Unfortunately, the vetting process for medications and medical devices does not always involve thorough exploration of long-term consequences. In the rush to get new products to the market, overlooked issues can come back to cause problems for patients in the future. That is exactly the case with the permanent birth control Essure.
Pregnancy is difficult, and for some women it can even be life-threatening. These women, particularly if they have already had children or they never want to have children, may embrace the idea of permanent birth control.
Essure promised to be a less invasive and simpler solution than more traditional options for women desiring sterilization, such as tubal ligation.
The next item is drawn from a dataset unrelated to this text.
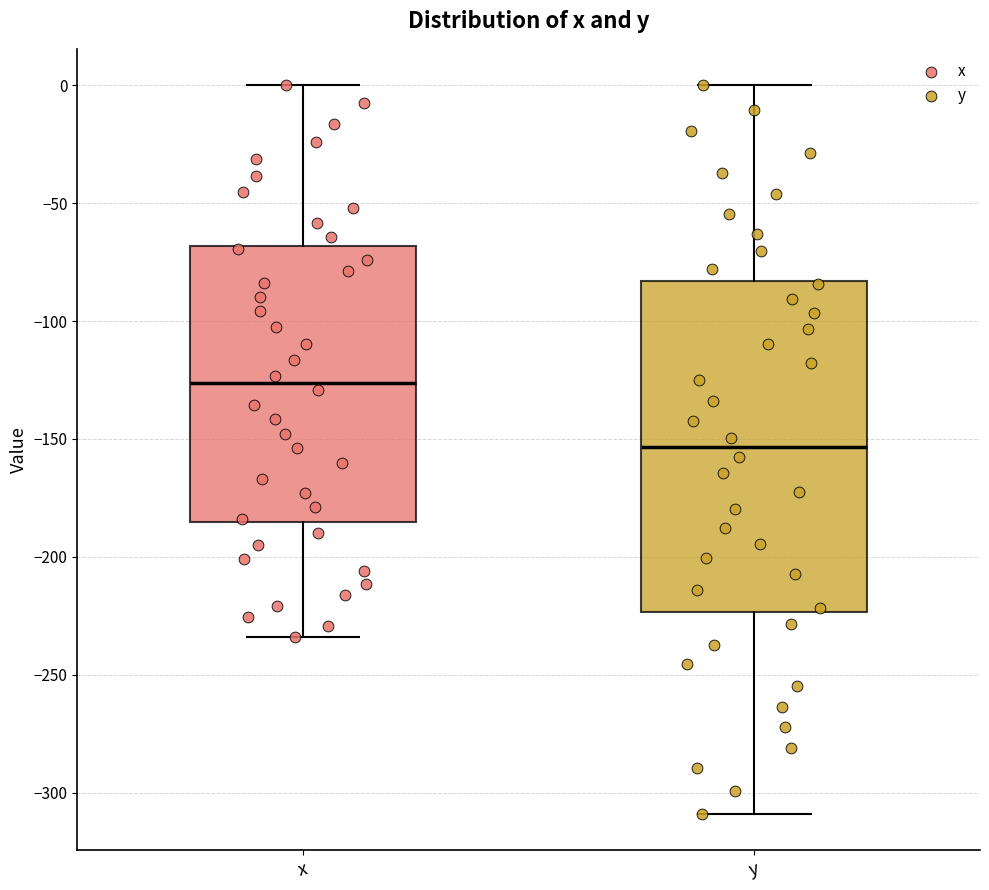

Where does the median line of the box for y sit on the y-axis? The values are not printed on the chart, so give them approximately, as read against the axis.

-155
Unfortunately, many of these women have later regretted that decision, as the device has caused serious complications. Women may report extreme pain due to the placement of the device.
For some women, this pain is constant. For others, the device may worsen their experience of menstrual cramps and pain during menstruation. Still others may find that the device makes sexual intercourse extremely painful.
As if these symptoms weren’t bad enough, the device has also been associated with the development of cysts, as well as infections, in some cases. Women who suffered severe injuries and medical consequences may have a claim for a defective medical product.
Depending on the individual case, women who experienced extreme negative consequences due to the Essure permanent birth control device may have several options available.
In some cases — such as those where a doctor did not provide adequate information about current medical information and known side effects, or when the doctor performed the insertion procedure improperly — it may be possible to hold the doctor accountable for the pain and medical costs.
For women whose doctors provided all known information at the time of the procedure and who performed the insertion properly, it may be possible to hold Bayer accountable for manufacturing a dangerous and defective product. The company, aware of the issues, has ceased production of this medical device. The sales for the product are phasing out at the end of 2018.
However, for the thousands of women who have used the device, consequences may linger for some time. Some women may not yet even have had negative side effects, but they will later develop them. Looking into your rights as a medical patient and a consumer is an important first step if you think you may deserve compensation for a defective medical product like Essure.